What this task involves - The records below are to be copied exactly, with every picture left out.

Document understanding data
○ ○ ○ ○ ○

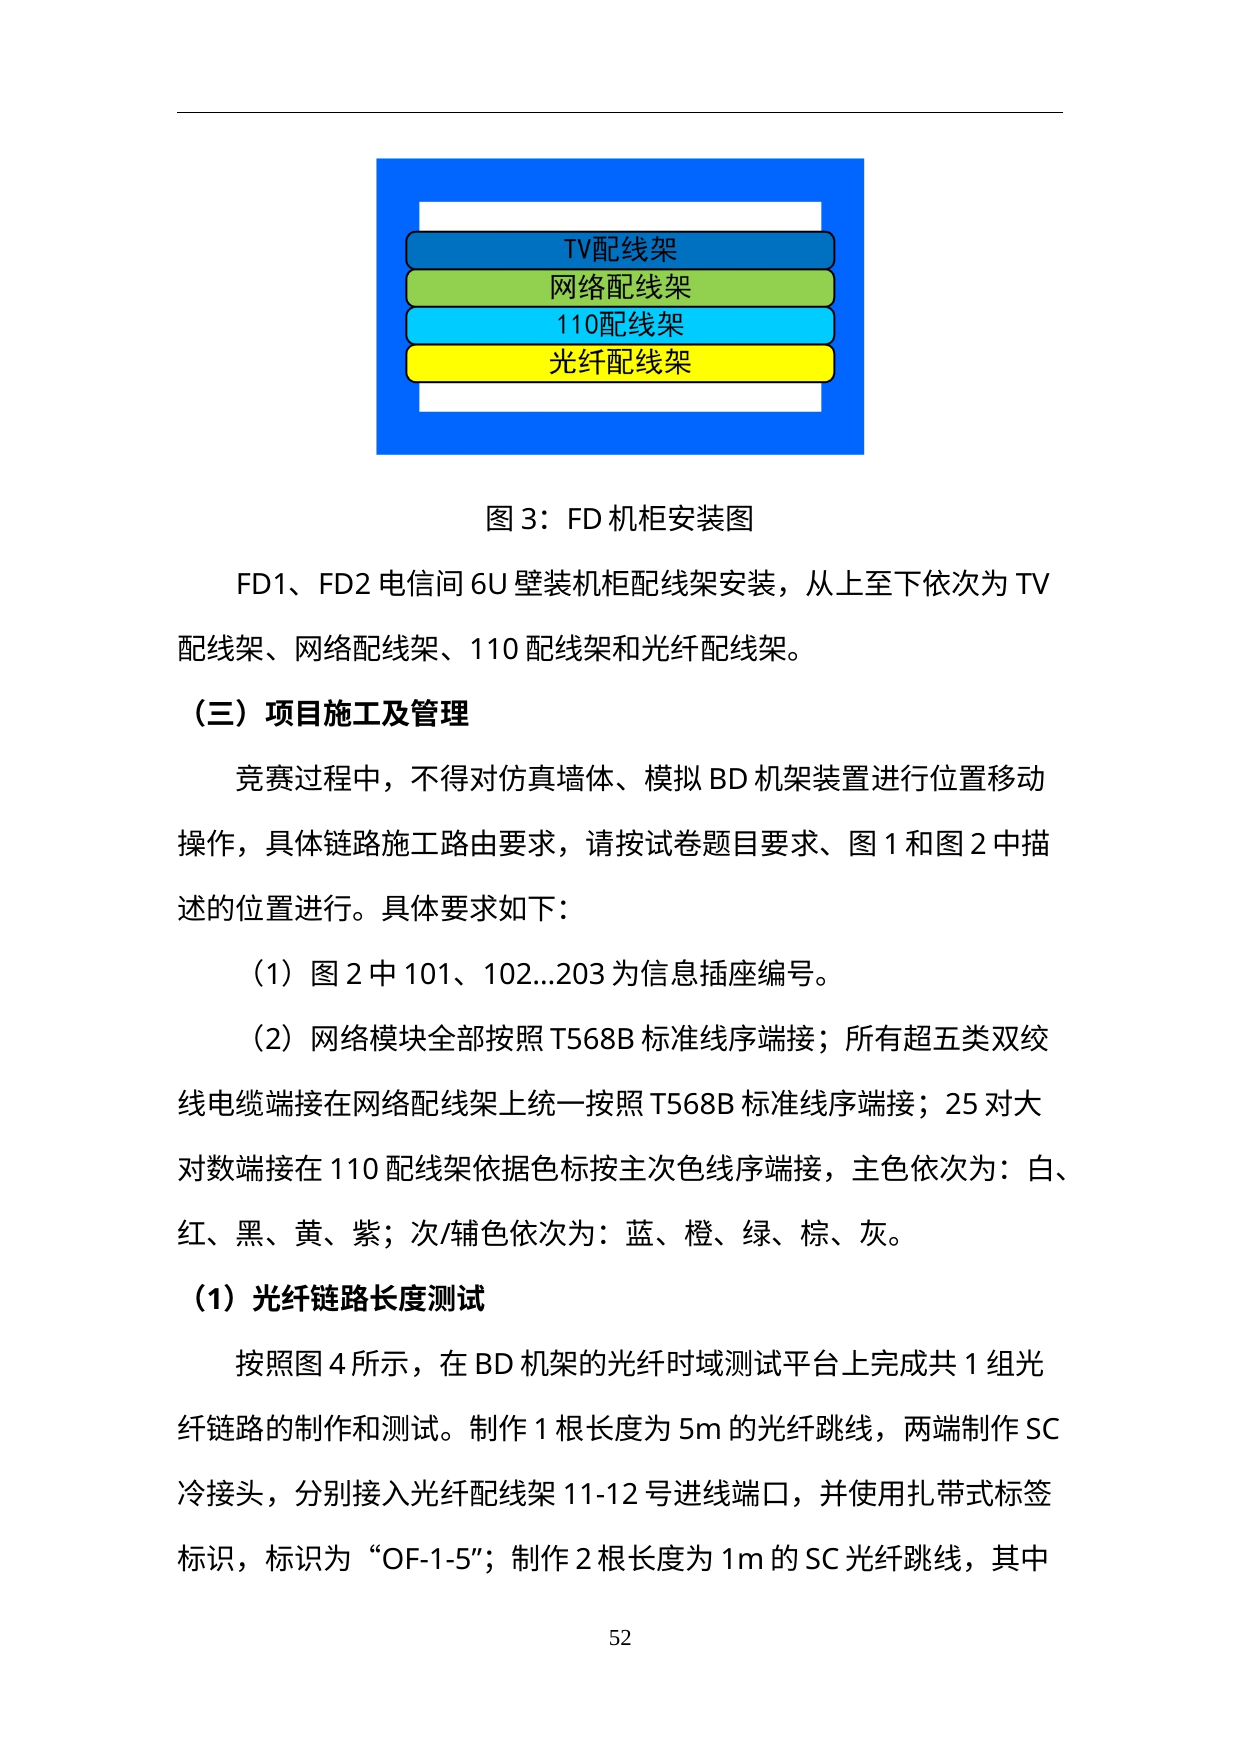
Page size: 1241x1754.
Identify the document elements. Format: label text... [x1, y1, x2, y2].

text 竞赛过程中，不得对仿真墙体、模拟BD机架装置进行位置移动操作，具体链路施工路由要求，请按试卷题目要求、图1和图2中描述的位置进行。具体要求如下： [177, 744, 1063, 939]
text （1）光纤链路长度测试 [177, 1264, 1063, 1329]
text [177, 1329, 1063, 1589]
text （1）图2中101、102…203为信息插座编号。 [177, 939, 1063, 1004]
text （2）网络模块全部按照T568B标准线序端接；所有超五类双绞线电缆端接在网络配线架上统一按照T568B标准线序端接；25对大对数端接在110配线架依据色标按主次色线序端接，主色依次为：白、红、黑、黄、紫；次/辅色依次为：蓝、橙、绿、棕、灰。 [177, 1004, 1063, 1264]
text FD1、FD2电信间6U壁装机柜配线架安装，从上至下依次为TV配线架、网络配线架、110配线架和光纤配线架。 [177, 549, 1063, 679]
text （三）项目施工及管理 [177, 679, 1063, 744]
picture [375, 158, 865, 455]
text 图3：FD机柜安装图 [177, 484, 1063, 549]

○ ○ ○ ○ ○

Solution to this exercise -
Page size: 1241x1754.
Identify the document elements. Format: label text... [x1, y1, x2, y2].

text 竞赛过程中，不得对仿真墙体、模拟BD机架装置进行位置移动操作，具体链路施工路由要求，请按试卷题目要求、图1和图2中描述的位置进行。具体要求如下： [177, 744, 1063, 939]
text （1）光纤链路长度测试 [177, 1264, 1063, 1329]
text [177, 1329, 1063, 1589]
text （1）图2中101、102…203为信息插座编号。 [177, 939, 1063, 1004]
text （2）网络模块全部按照T568B标准线序端接；所有超五类双绞线电缆端接在网络配线架上统一按照T568B标准线序端接；25对大对数端接在110配线架依据色标按主次色线序端接，主色依次为：白、红、黑、黄、紫；次/辅色依次为：蓝、橙、绿、棕、灰。 [177, 1004, 1063, 1264]
text FD1、FD2电信间6U壁装机柜配线架安装，从上至下依次为TV配线架、网络配线架、110配线架和光纤配线架。 [177, 549, 1063, 679]
text （三）项目施工及管理 [177, 679, 1063, 744]
picture [375, 158, 865, 455]
text 图3：FD机柜安装图 [177, 484, 1063, 549]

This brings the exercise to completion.